→ **Text block**:
Help with Python: Implementing Algorithm

[FallArk]

My instructor gave out a sample code as listed below:

def eval_infix_sum(expr, pos):
   """evaluate a sum expression (zero or more additions and subtractions)
      expr      Python string list           complete expression to be evaluated
      pos       integer                          subscript to current token
   """
       ... implementation of algorithm above

       return ans, pos                     # return result and updated subscript

def   eval_infix_product(expr, pos):
   """evaluate a product expression (zero or more multiplications/divisions)

# NOTE:   This must be extended to support parenthesized sub-expressions)
def  eval_infix_factor( expr, pos ):
   """evaluate a factor (number or parenthesized sub-expression)

      return int(expr[pos]), pos+1        # convert string to int, and move past

#  the following functions are defined to supply a 'friendlier' interface to the clients,
# which will later also be used to provide some degree of implementation hiding.

def eval_infix_list(expr):
   """evaluate an expression represented as a list of strings
     ans, discard = eval_infix_sum( expr, 0 )     # start subscript at 0, then forget it
     return ans

def eval_infix(expr):
   """evaluate an expression represented as a single space-separated string
     return eval_infix_list(expr.split() + [ ";"])    # make a list, and append semicolon

What I have to do is to implement the algorithm. My instructor did not mention any basics of python in class other than telling me

def

starts a function. The way I was thinking about implementing this algorithm is that when given something like

eval_infix_product( [ "2","*","3",";" ], 0)

, the function

eval_infix_product

will check each element inside the list and decide if it is a division or multiplication, however, I do not really know how to write this in python. Could someone explain this and help me?

 

[FallArk]

I tried to make one of the functions work by doing this:

def eval_infix_sum(expr,pos):
    if expr[pos+1] == '+' :
        ans = expr[pos] + expr[pos+2]
    elif expr[pos+1] == '-' :
        ans = expr[pos] - expr[pos+2]
    pos = pos + 1
    return ans,pos

My intention is trying to let the program move forward through the data and figure out what to do, but since the input in this case is always a list, addition will just display "2 + 3" as "23", is there any work around?

 

[FallArk]

Update:
I figured out how to make the output an integer. By doing this:

def eval_infix_sum(expr,pos):
    if expr[pos+1] == '+' :
        ans = int(expr[pos]) + int(expr[pos+2])
    elif expr[pos+1] == '-' :
        ans = int(expr[pos]) - int(expr[pos+2])
    pos = pos + 1
    return ans,pos

But I am still confused about how the "pos" will correspond with the other functions. I know after finishing the code, the function "eval_infix" should be able to call the related functions and get the output, but I don't really understand it clearly

 

[I like Serena]

Hey FallArk! ;)

Suppose we want to evalute [1,"+",2,"+",3].
Then after calling eval_sum_infix, we will have evaluated "1+2", leaving "+3".
We can call eval_sum_infix again, but then we should continue at pos=3...

 

[FallArk]

Hey FallArk! ;)

Suppose we want to evalute [1,"+",2,"+",3].
Then after calling eval_sum_infix, we will have evaluated "1+2", leaving "+3".
We can call eval_sum_infix again, but then we should continue at pos=3...

→ **Data shown**:
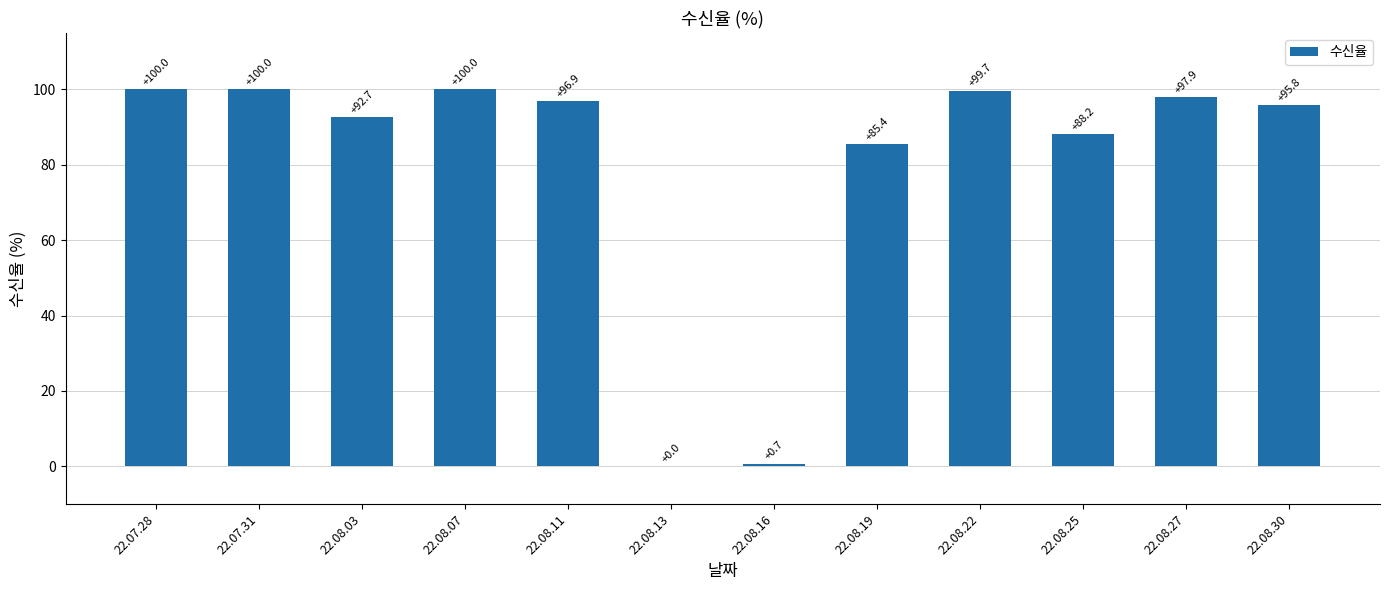

True or false: the data shows 0.0 at 22.08.13.

True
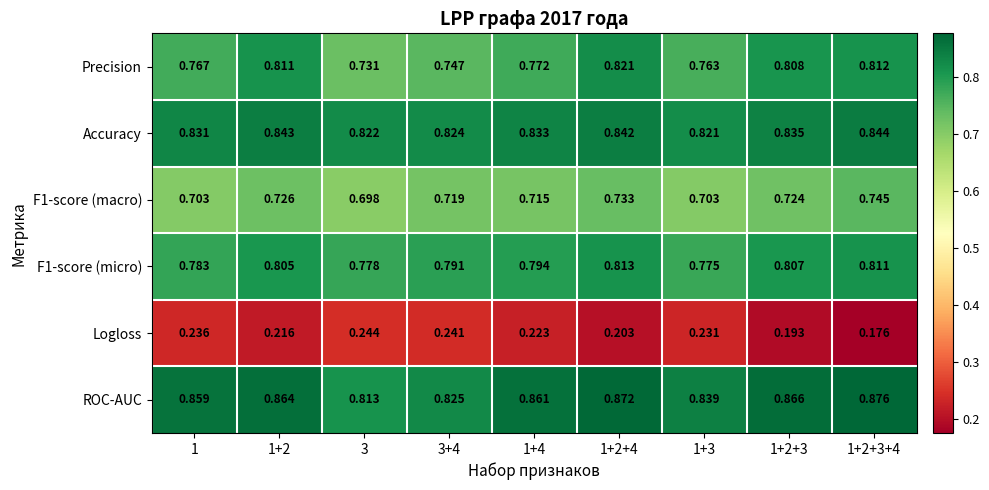

Which series has the largest range (max minus min)?

Precision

→ **Things to do**:
**a)** Reproduce the part of the infix-evaluation thread that starts at "My intention is" and ends at "any work around?".
**b)** Answer these questions from the infix-evaluation thread:
(i) In the instructor's sample code, what does eval_infix append to the split expression before passing it on?
(ii) In FallArk's first attempt at eval_infix_sum, how does addition display "2 + 3"?
(iii) According to the reply greeting FallArk, at what value of pos should the second call to eval_sum_infix continue?
**c)** List every function name defined in the instructor's sample code in the infix-evaluation thread.

→ **Solution set**:
**a)**
My intention is trying to let the program move forward through the data and figure out what to do, but since the input in this case is always a list, addition will just display "2 + 3" as "23", is there any work around?

**b)**
(i) A semicolon (";").
(ii) As "23".
(iii) pos=3.

**c)**
eval_infix_sum
eval_infix_product
eval_infix_factor
eval_infix_list
eval_infix